Gerechtshof Arnhem


OM niet-ontvankelijk in grootschalige fraudezaak

Arnhem, 29 april 2010- De rechtbank Arnhem heeft uitspraak gedaan in de strafzaken tegen zes verdachten in het Hoefijzer-onderzoek. Onder hen een verdachte (inmiddels: oud-) advocaat.

In verband met de geconstateerde schendingen van de regels met betrekking tot geheimhoudersgegevens verklaart de rechtbank het Openbaar Ministerie niet-ontvankelijk.

Het Hoefijzer-onderzoek betreft een verdenking van oorspronkelijk negen verdachten van onder meer faillissementsfraude en witwassen. In het onderzoek werden in strijd met de geldende wet- en regelgeving:
* Bankgegevens over negen derdengeldenrekeningen opgevraagd en deels in het dossier gevoegd zonder daarbij de geheimhouder, de rechter-commissaris of de deken te betrekken;
* Geheimhoudersstukken in beslag genomen en (deels) in het dossier gevoegd;

* Tapgesprekken met (verdachte) geheimhouders bewaard en deels ook bij het (proces)dossier gevoegd.

Opsporingsambtenaren hebben jarenlang kennis kunnen nemen van deze geheimhoudersgegevens.

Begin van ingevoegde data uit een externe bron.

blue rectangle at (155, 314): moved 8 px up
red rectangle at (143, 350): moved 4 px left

Gelet op de stand van het onderzoek ten tijde van het opvragen en verkrijgen van een deel van de gegevens en met name gelet op het ontbreken van een concrete verdenking ten aanzien van een belangrijk deel van de onderzochte ondernemingen en verdachten op dat moment, is de rechtbank van oordeel dat niet uit te sluiten is dat de gegevens van de derdengeldenrekeningen als sturingsinformatie zijn gebruikt.

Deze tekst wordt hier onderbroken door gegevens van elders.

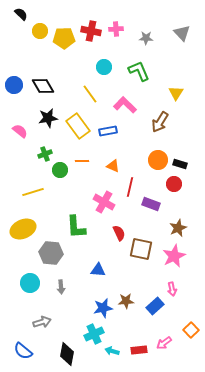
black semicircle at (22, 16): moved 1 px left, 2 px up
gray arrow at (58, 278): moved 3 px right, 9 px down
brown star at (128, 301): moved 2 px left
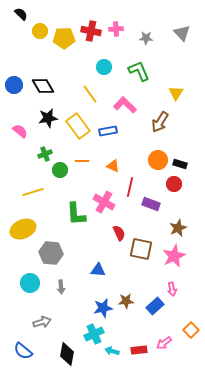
green L-shape at (76, 227): moved 13 px up
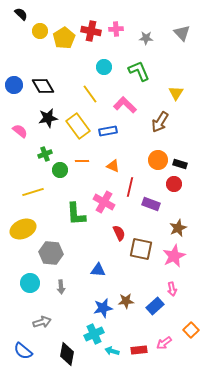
yellow pentagon at (64, 38): rotated 30 degrees counterclockwise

De rechtbank is al met al van oordeel dat de met de opsporing en vervolging belaste ambtenaren ernstig inbreuk hebben gemaakt op beginselen van een behoorlijke procesorde waardoor tenminste met grove veronachtzaming van de belangen van de verdachten uit het Hoefijzer-onderzoek aan hun recht op een eerlijke behandeling van hun strafzaak tekort is gedaan.

Aangezien de geconstateerde gang van zaken het gehele Hoefijzer-onderzoek betreft en alle aan de terechtstaande verdachten tenlastegelegde feiten uit het Hoefijzer-onderzoek voortkomen, ziet de rechtbank geen aanleiding onderscheid te maken tussen de afzonderlijke verdachten of anders te oordelen ten aanzien van afzonderlijk tenlastegelegde feiten. De rechtbank heeft bij haar oordeelsvorming de ernst van de tegen verdachte bestaande verdenkingen afgewogen tegen het algemene belang.

Concluderend is de rechtbank van oordeel dat het Openbaar Ministerie niet-ontvankelijk moet worden verklaard in de vervolging.

De tekst van de overwegingen inzake de geheimhoudersproblematiek is in de zes zaken nagenoeg gelijk, zodat wordt volstaan met publicatie van de zaken van de oud-advocaat/geheimhouder en van één andere verdachte. Deze uitspraken worden zo snel mogelijk gepubliceerd.